Netflix has been pumping out some fabulous studio films as of late, and when I heard that Rosamund Pike, Ms. Gone Girl herself, was taking on their latest creation, I CARE A LOT, I couldn’t wait to catch it popping on streaming last weekend. But my excitement began to wane rather early on, as I stepped into the life of the cunningly masterful Marla Grayson (Rosamund Pike), as she has designed the perfect scheme to rid unsuspecting older folks of their life savings, by twisting the Courts into making her their Legal Guardian. This perfectly orchestrated racket is not only making Marla rich, but her assistant and lover Fran (Elza Gonzalez) pretty well off too, as they happen upon a new perfect addition to their dozens of elderly wards, Ms. Jennifer Peterson (Dianne Wiest). But not so fast there Marla, as Jennifer isn’t quite that old and frail single lady you thought she was -with all the cash in the world – but it seems she comes from a much darker and sinister world, than you could have possibly bargained for…

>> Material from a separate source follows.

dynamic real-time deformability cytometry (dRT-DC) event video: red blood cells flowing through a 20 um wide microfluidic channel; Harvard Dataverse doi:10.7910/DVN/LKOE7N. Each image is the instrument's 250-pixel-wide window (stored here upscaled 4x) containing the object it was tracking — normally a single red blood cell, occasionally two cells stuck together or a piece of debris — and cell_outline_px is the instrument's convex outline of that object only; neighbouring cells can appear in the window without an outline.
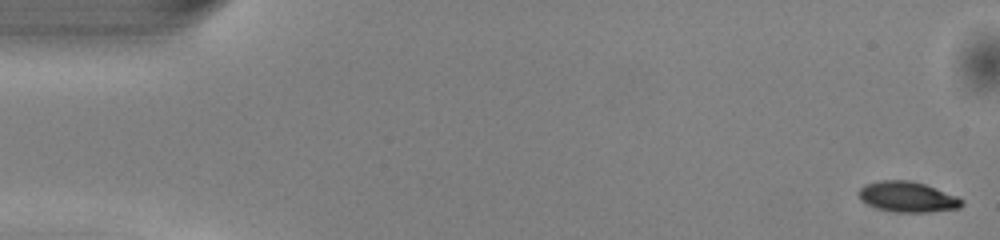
{"species": "common noctule bat (a hibernating species)", "species_latin": "Nyctalus noctula", "temperature_condition": "warm", "stored_images_in_passage": 50, "camera_frame_rate_fps": 3000, "um_per_image_px": 0.085, "animal": {"sex": "male", "body_mass_g": 13.0, "forearm_length_mm": 53.1}, "frame": {"image": 1, "passage_image": 1, "time_ms": 0.0, "image_size_px": [1000, 240], "cell_outline_px": [[964, 204], [960, 208], [928, 212], [896, 212], [876, 208], [860, 200], [856, 192], [864, 184], [880, 180], [908, 180], [924, 184], [956, 196], [964, 200]], "centroid_in_image_um": [77.1, 16.73], "position_along_channel_um": 7.9, "area_um2": 18.38}}
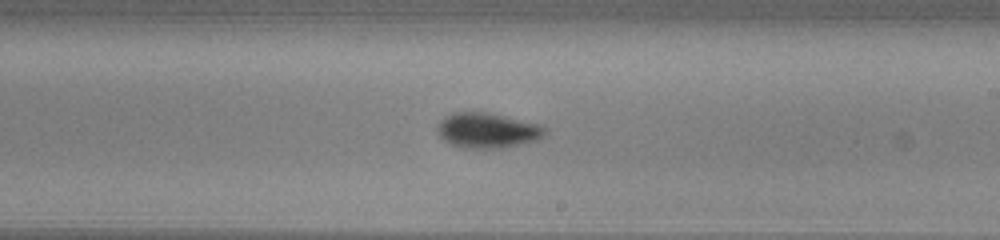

And once this film was all said and done, I was astonished at the fact that Pike was just nominated for a Golden Globe for Best Performance by an Actress in Motion Picture, Musical or Comedy for this film, as I didn’t see anything from her in this performance, that I haven’t seen done better by her before. And even though there are times when I really thought, okay, we’re finally getting somewhere, when it would turn a little scathing, or a bit nastier too it seemed, just that quick we were right back to me asking myself the question, is this really the best they got? And without giving the entire premise of the film away too in this review, let’s just say that Diane Wiest and Peter Dinklage should be the last people standing, but once again we venture into the realm of striving for scenarios playing out on screen, that end up about as far-fetched as you can get. The saving grace for me throughout this film, was the performances by Wiest and Dinklage, as they are both spot on and totally believable at every turn, which is something that Pike and Gonzalez never really manage to do. The most satisfying part of this let down of a film for me, finally arrived in the last five minutes of shooting, as the perfectly scripted and orchestrated ending, had me almost cheering in my seat, as I finally felt some restitution for the previously painful 2 hours I had endured, had finally arrived, as one of the most perfect endings I’ve actually seen in a film, in quite some time!